Она кончила есть. Я предложил прогуляться по лесу. Мы сделали несколько шагов под деревьями. Мест, куда мы могли бы спрятаться, хватало, но поверхность земли была неровной, усеянной камнями. Я поцеловал Марину. Ее губы, еще недавно прелестные, показались мне неловкими, неподвижными. Иногда она высвобождалась, терлась носом о мой пиджак. Ей не было нужно ничего, кроме какой-то неопределенной нежности. Все, что я мог бы сделать, было бы в ее глазах лишено смысла; все, что привязало бы ее ко мне, меня бы только оттолкнуло. Меня охватило что-то вроде бешенства. Я чувствовал себя как человек, который, будучи застигнутым рантьершей в момент воровства, убивает свою жертву, разрезает ее на куски и запихивает в чемодан. Если со мной подобное происшествие когда-нибудь случится, оно не застанет меня врасплох. Я теперь знал, что это такое – пусть в уменьшенном масштабе. Я сказал Марине:
– Мы могли бы заняться любовью?
– Как? Сейчас? Прямо здесь?
– А зачем ждать?
– Это для меня неожиданно. Я и не предполагала, что вы так захотите меня, что не сможете больше ждать.
– А зачем откладывать? Мы поедем в отель в Фонтенбло. Все свои просьбы вы выскажете по дороге.

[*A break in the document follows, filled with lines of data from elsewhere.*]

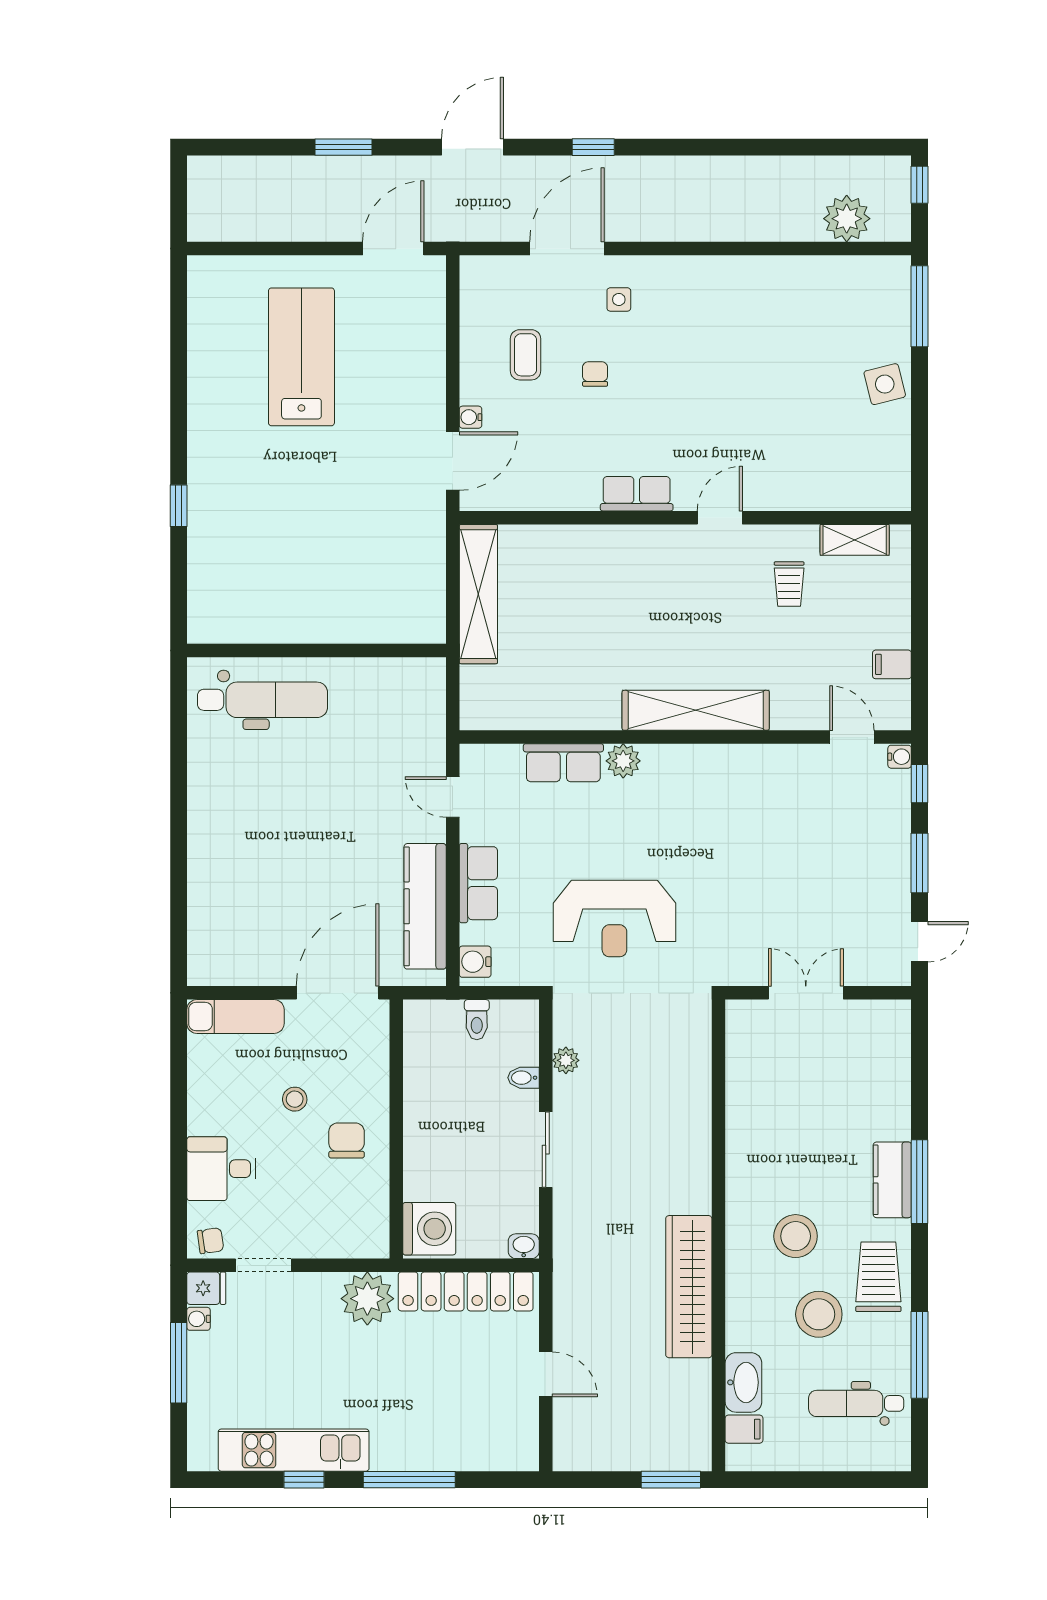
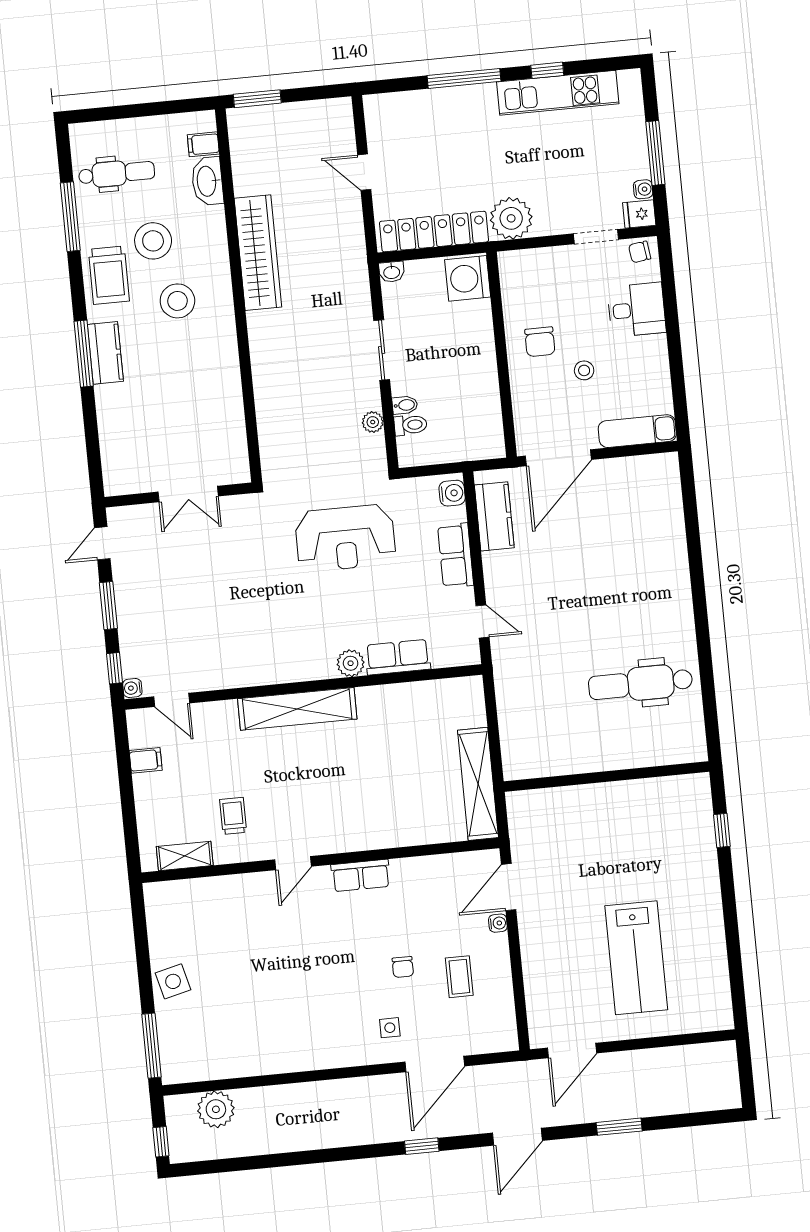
wall: (316, 651) -> (607, 777), moved
kitchen counter: (425, 906) -> (494, 516), width x0.67
reception desk: (614, 918) -> (345, 538), turned 180
toilet: (477, 1020) -> (410, 425), moved, turned 90

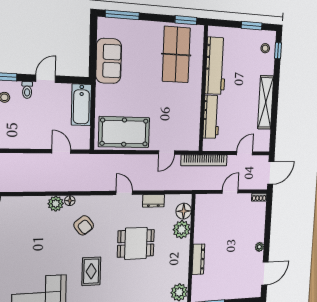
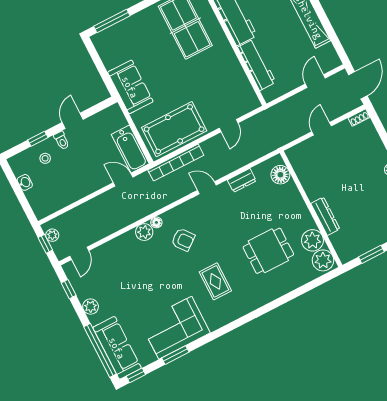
sofa: (109, 61) -> (130, 87), moved
bathtub: (81, 105) -> (130, 149), moved
bookcase: (204, 160) -> (176, 163), moved
plant: (182, 229) -> (312, 240), moved
dining table: (136, 243) -> (268, 251), moved

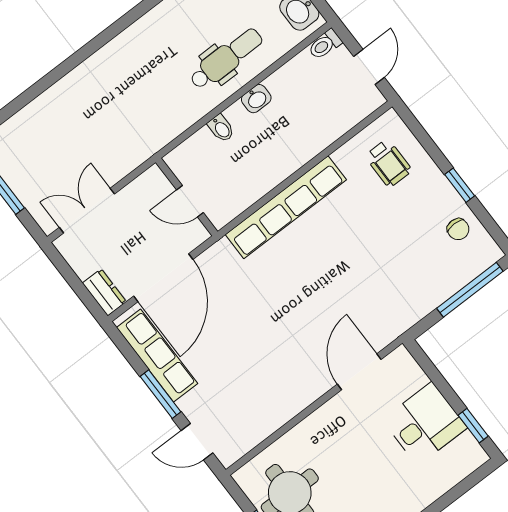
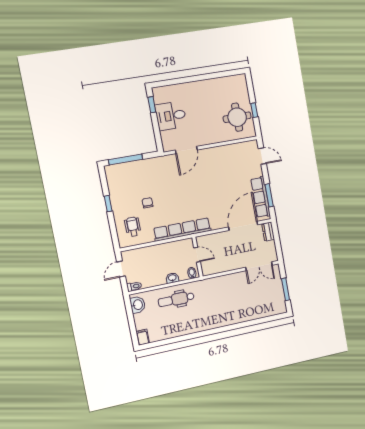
wall: (187, 197) -> (197, 257), moved
door: (190, 201) -> (197, 255), moved
chair: (458, 229) -> (148, 203), moved
window: (160, 394) -> (269, 195), moved

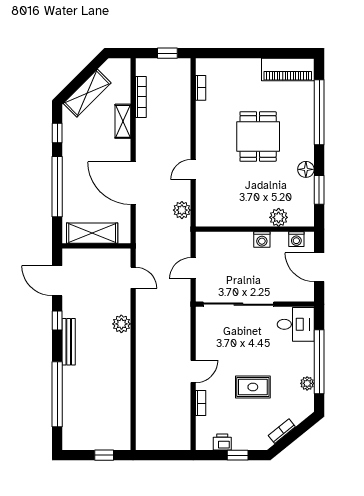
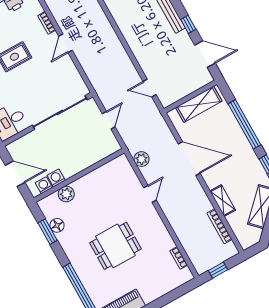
dining table: (258, 137) -> (115, 246), turned 90
floor lamp: (306, 169) -> (57, 225), moved
washing machine: (262, 240) -> (56, 178), moved
plant: (121, 324) -> (139, 49), removed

Да, тоскливый вид был у этой девушки. До дверей отеля она не произнесла ни слова, но в тот момент, когда я выходил из машины, чтобы проложить ей дорогу в спальню, она робко попыталась меня переубедить:
– Почему бы не заняться этим завтра?
– Мы займемся этим и завтра, если пожелаете. В спальне она возобновила свои просьбы:
– Я знаю, что произойдет. Сейчас вы меня хотите, а потом не пожелаете больше видеть.
– Хорошо. Не будем больше об этом говорить.
– Но ведь вы сердитесь.
– Немного.
– Боже мой, что же делать?
– Раздеваться, вот и все.
Она начала расстегивать свои брючки в клетку. Сделала мне целую кучу наставлений. Можно было подумать, что я собирался вырезать аппендицит.

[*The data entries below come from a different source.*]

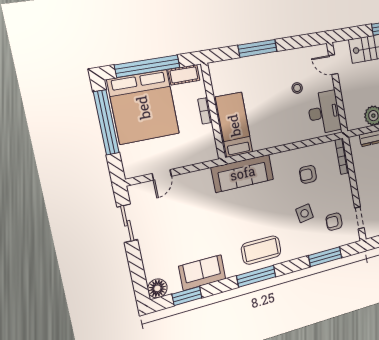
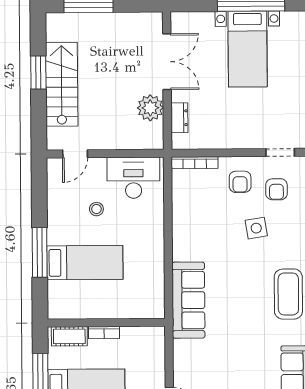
cot: (184, 75) -> (69, 336), moved, turned 90
bed: (234, 125) -> (85, 263), moved, turned 180
armchair: (308, 174) -> (240, 182), moved

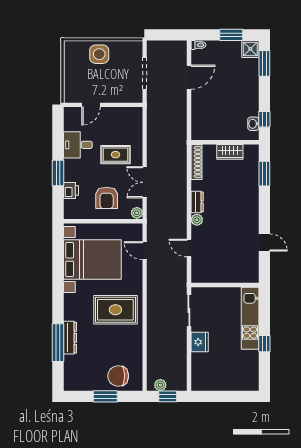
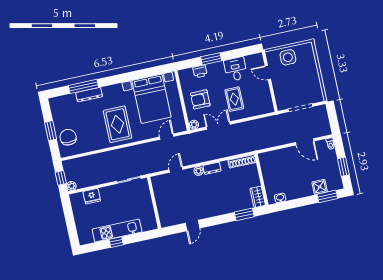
shower: (250, 49) -> (320, 187), moved
side table: (99, 54) -> (288, 57), moved
window: (264, 119) -> (285, 205), removed
wardrobe: (230, 152) -> (258, 197), moved
kitchen unit: (250, 318) -> (117, 231), moved
fridge: (200, 342) -> (92, 196), moved
plant: (160, 385) -> (71, 186), moved

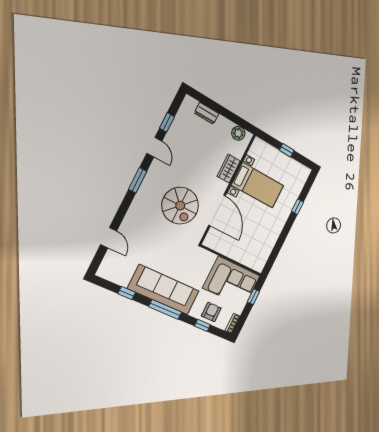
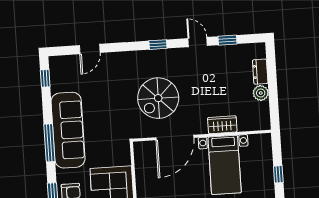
plant: (238, 133) -> (261, 93), moved
door: (154, 147) -> (198, 42), swing flipped
window: (138, 180) -> (158, 45), width x0.67
window: (127, 293) -> (45, 78), moved

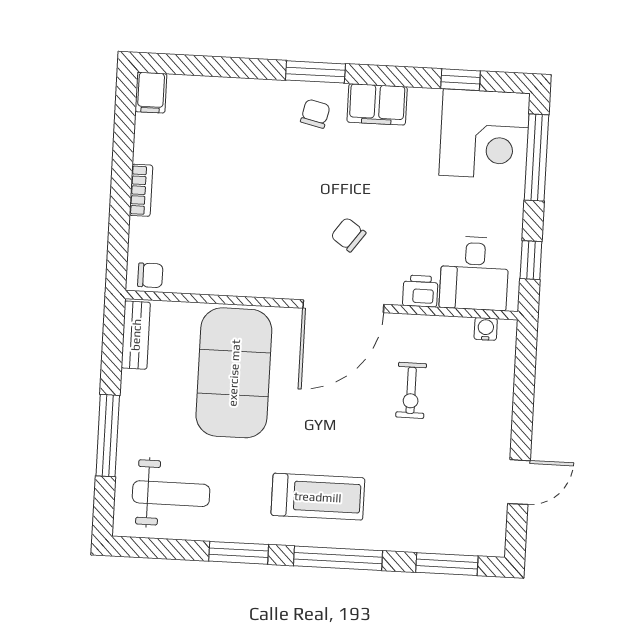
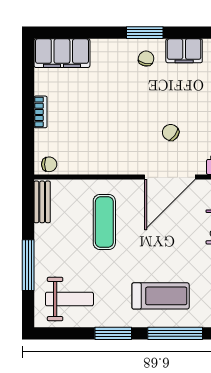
filing cabinet: (151, 93) -> (62, 53), width x3.00, depth x1.17
exercise mat: (234, 373) -> (104, 222), width x0.50, depth x0.69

Страдать ей пришлось недолго. Довольно скоро я вновь оказался на ногах, у изголовья прооперированной.
– Ну что? Еще не проснулась?
Она должна была понять, что мне надо– заняться и другими визитами, но теперь она не спешила. Операция была закончена, и она с удовольствием растянула бы свое выздоровление, полное мелких забот и нежных знаков внимания. Она кокетничала со своим хирургом. Я завязал галстук: – Ну же, смелей. Подъем!
Я вернулся в Париж. Меня лихорадило. Голова Марины лежала на моей правой руке, вскоре затекшей. Я думал об Ирэн, которая никогда не опиралась на мою руку, когда я вел машину, никогда не просила, чтобы ее поцеловали, умела – и с каким достоинством! – в любых обстоятельствах не опускаться ниже своего ранга.
Я оставил Марину в Сен-Клу. Ее щеки были прохладными и нежными. Попроси она меня об этом час назад, я, чтобы поскорее от нее отделаться, позволил бы ей вернуться поездом. Но час истек. Мое желание вновь обрело силы, я ничего не мог с ним поделать. Оно вливало в мои вены свой сладкий яд, свои свежие гормоны. Оно вызывало во мне прилив дешевой нежности, исступление пьяницы, который, перевозбудившись, пристает с разговорами к прохожим. Я выпалил: – Мне нужно вернуться. Меня ждут. До встречи. Улицы были пусты. Голова гудела от лихорадки. Разочарование и вновь поднявшееся желание так перемешались друг с другом, что у меня заболел желудок. Я уже не вполне понимал, где нахожусь. Я обманул Ирэн, но из-за какой-то странной путаницы именно я чувствовал себя брошенным. Ирэн не узнает, что я ее обманул. Но любовь, которую, как мне казалось, я к ней испытывал и которой я был увлечен даже больше, чем самой Ирэн, была обманута и знала об этом. Она горевала невесть в каком темном тайнике моей совести, и ее голос, подобно голосу воющей на луну собаки, напоминал скорее о страшном предательстве, жертвой которого я мог быть, чем о том незначительном, автором которого я являлся.